The ability to clearly communicate the process and insights gained from an analysis is an important skill for data scientists.
Data set can be selected from Kaggle or UCI Machine Learning Repository.
- The R script file contains codes used for data exploration, visualisation and building the prediction models
- The Rmd file contains codes to generate the PDF report that describes the process and outcome of the development of models that predict pet adoption speeds
- The R object files (.rds) contain models that will be loaded by the Rmd script to generate the PDF report
- Report in PDF: cyo_project.PDF
- Report in Rmd: cyo_project.Rmd
- Script in R that generates my prediction models and result findings: cyo_project.R
- There are 4 data files in CSV format (pets.csv, state_labels.csv, color_labels.csv, breed_labels.csv)
- Prediction models stored as R objects in RDS format that the Rmd file will load to produce the PDF report. Otherwise it can take hours (in my case, days on a standard MacBook Air with 8GB RAM) to completely run all the experimental models.
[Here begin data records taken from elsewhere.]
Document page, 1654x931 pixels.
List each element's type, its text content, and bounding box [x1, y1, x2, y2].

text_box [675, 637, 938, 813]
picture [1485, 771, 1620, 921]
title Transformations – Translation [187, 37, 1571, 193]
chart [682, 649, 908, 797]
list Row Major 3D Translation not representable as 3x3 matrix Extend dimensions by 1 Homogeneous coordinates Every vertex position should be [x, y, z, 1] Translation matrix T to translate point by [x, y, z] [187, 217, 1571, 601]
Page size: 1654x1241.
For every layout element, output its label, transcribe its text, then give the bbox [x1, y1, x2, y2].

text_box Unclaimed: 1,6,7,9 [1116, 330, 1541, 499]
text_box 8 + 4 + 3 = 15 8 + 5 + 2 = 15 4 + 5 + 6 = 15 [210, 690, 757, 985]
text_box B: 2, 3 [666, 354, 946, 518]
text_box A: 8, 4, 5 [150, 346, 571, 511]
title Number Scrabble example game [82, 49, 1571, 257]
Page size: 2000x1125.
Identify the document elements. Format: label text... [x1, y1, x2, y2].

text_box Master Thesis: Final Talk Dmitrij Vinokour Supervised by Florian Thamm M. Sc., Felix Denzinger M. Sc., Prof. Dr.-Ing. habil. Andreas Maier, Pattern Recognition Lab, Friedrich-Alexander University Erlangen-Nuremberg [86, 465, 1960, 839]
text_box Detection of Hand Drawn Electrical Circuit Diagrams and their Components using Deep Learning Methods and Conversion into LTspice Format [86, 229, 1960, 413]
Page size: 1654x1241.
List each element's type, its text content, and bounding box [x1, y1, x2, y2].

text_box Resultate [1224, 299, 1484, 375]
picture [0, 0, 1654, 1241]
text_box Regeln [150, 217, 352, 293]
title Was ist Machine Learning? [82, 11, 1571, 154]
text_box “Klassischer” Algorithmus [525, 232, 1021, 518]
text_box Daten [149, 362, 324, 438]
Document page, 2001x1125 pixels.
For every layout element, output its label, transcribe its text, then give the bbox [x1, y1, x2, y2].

There are 4 files (model_1.rds, model_2.rds, model_3_ntrees.rds, model_3.rds) that will be used by the Rmd script.
- The results.rds contain the final results (this file is not loaded by Rmd script, it is included for reference should one be interested)
- The model_3_modellist_ntrees.rds file that contains the models for all ntree values of model 3 is 280MB - and could not be loaded to GitHub or the edX site. You may run the codes for generating model_3 in cyo_project.R file, or contact me should you be interested to have a copy. The file is optional and not required by the Rmd script to generate the PDF file
- All the R, Rmd, CSV data files and RDS object files are to be saved to the same directory for the Rmd and R scripts to run correctly.
- The R script will make use of RStudioApi call to set the working directory in order to pick up the CSV data files correctly.
- The Rmd script will use a locally defined variable 'working_dir' to pick up the CSV data files and R object files that contain the relevant prediction models. Change the 'working_dir' in the Rmd file according to the local directory where the files are stored on your machine.